The Openness Of The Open Source Vulnerability Database

There are a lot of open source initiatives out there that aren't just software, but ways to get information into people's hands. Today an open source supplier of security vulnerability information, the OSVDB, just went live with a whole new revision to its service. The information it provides is free, albeit with some strings attached that have raised a few hackles.

The basic idea's pretty elegant: Take all the ethically disclosed software security information you can find and make it available in as detailed and up-to-date format as you can without the interests of any particular software vendor. The results can and have been integrated with a number of third-party security products such as Nikto (itself an open source product).

The licensing scheme for the OSVDB has raised a couple of hackles, though. While folks can download the entire OSVDB database and repurpose it in a for-profit or open source product, you need to contact the OSVDB about reusing the data and reference it as the source throughout the product itself. And while the schema for the data, and the data itself, are freely available, as far as I have been able to tell the code for the OSVDB's interface, the Web site, and the OSVDB search system itself are not available as an open source product.

One critic of this setup (posted in Slashdot's comments section back in 2004 when the OSVDB went live) derided the OSVDB's custom license and use of "open source" as little more than a "marketing term." He further ventured a guess that after a year or two it would be bought out and turned into a commercial outfit. That hasn't happened, and I doubt it would, but the design of the service brings up an ethical question: Are the maintainers of the OSVDB ethically bound to release the site's search code as well as the data and its schema?

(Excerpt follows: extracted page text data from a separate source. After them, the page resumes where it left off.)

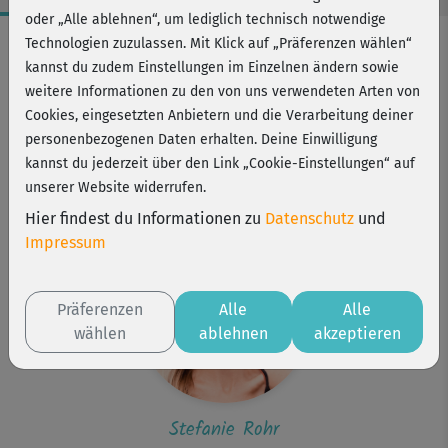
oder „Alle ablehnen“, um lediglich technisch notwendige
Workout-Facts
Technologien zuzulassen. Mit Klick auf „Präferenzen wählen“
kannst du zudem Einstellungen im Einzelnen ändern sowie
mittelschwer
weitere Informationen zu den von uns verwendeten Arten von
9 Min
Cookies, eingesetzten Anbietern und die Verarbeitung deiner
17 kcal
personenbezogenen Daten erhalten. Deine Einwilligung
kannst du jederzeit über den Link „Cookie-Einstellungen“ auf
Stefanie Rohr
unserer Website widerrufen.
Matte
Hier findest du Informationen zu
Datenschutz
und
Impressum
Präferenzen
Alle
Alle
wählen
ablehnen
akzeptieren
Stefanie Rohr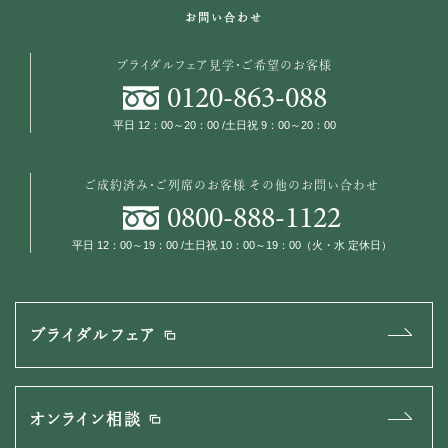
お問い合わせ
ブライダルフェア見学・ご希望のお客様
0120
-
863
-
088
平日 12：00～20：00 /土日祝 9：00～20：00
ご成約済み・ご列席のお客様
その他のお問い合わせ
0800
-
888
-
1122
平日 12：00～19：00 /土日祝 10：00～19：00（火・水 定休日）
ブライダルフェア
オンライン相談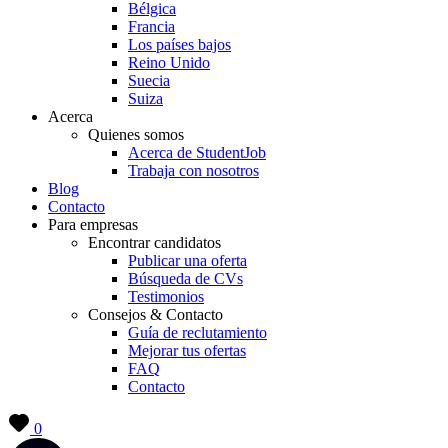
Bélgica
Francia
Los países bajos
Reino Unido
Suecia
Suiza
Acerca
Quienes somos
Acerca de StudentJob
Trabaja con nosotros
Blog
Contacto
Para empresas
Encontrar candidatos
Publicar una oferta
Búsqueda de CVs
Testimonios
Consejos & Contacto
Guía de reclutamiento
Mejorar tus ofertas
FAQ
Contacto
0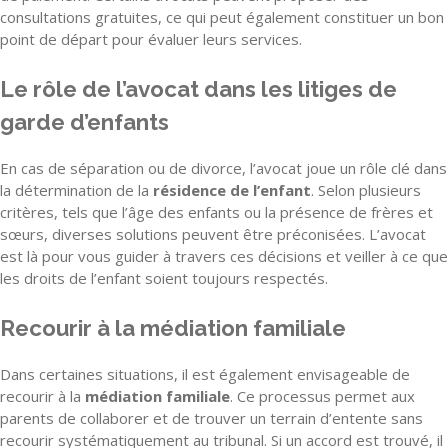
consultations gratuites, ce qui peut également constituer un bon
point de départ pour évaluer leurs services.
Le rôle de l’avocat dans les litiges de
garde d’enfants
En cas de séparation ou de divorce, l’avocat joue un rôle clé dans
la détermination de la
résidence de l’enfant
. Selon plusieurs
critères, tels que l’âge des enfants ou la présence de frères et
sœurs, diverses solutions peuvent être préconisées. L’avocat
est là pour vous guider à travers ces décisions et veiller à ce que
les droits de l’enfant soient toujours respectés.
Recourir à la médiation familiale
Dans certaines situations, il est également envisageable de
recourir à la
médiation familiale
. Ce processus permet aux
parents de collaborer et de trouver un terrain d’entente sans
recourir systématiquement au tribunal. Si un accord est trouvé, il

It's a tough question. Wikipedia, for instance, has its own software available as an open source application, although the data in Wikipedia, the way you access it, and the ends it's put to are markedly unlike the OSVDB. It could be argued that the value of the OSVDB isn't exclusively in its presentation through the OSVDB Web site, and so releasing the presentation code wouldn't be as useful as releasing the data.

I'm fairly sure issues like this will become more, not less, common as the general concept of openness as a standard to aspire to spreads. I've sent the folks at the OSVDB an e-mail about this whole thing and will be printing what they say in a follow-up.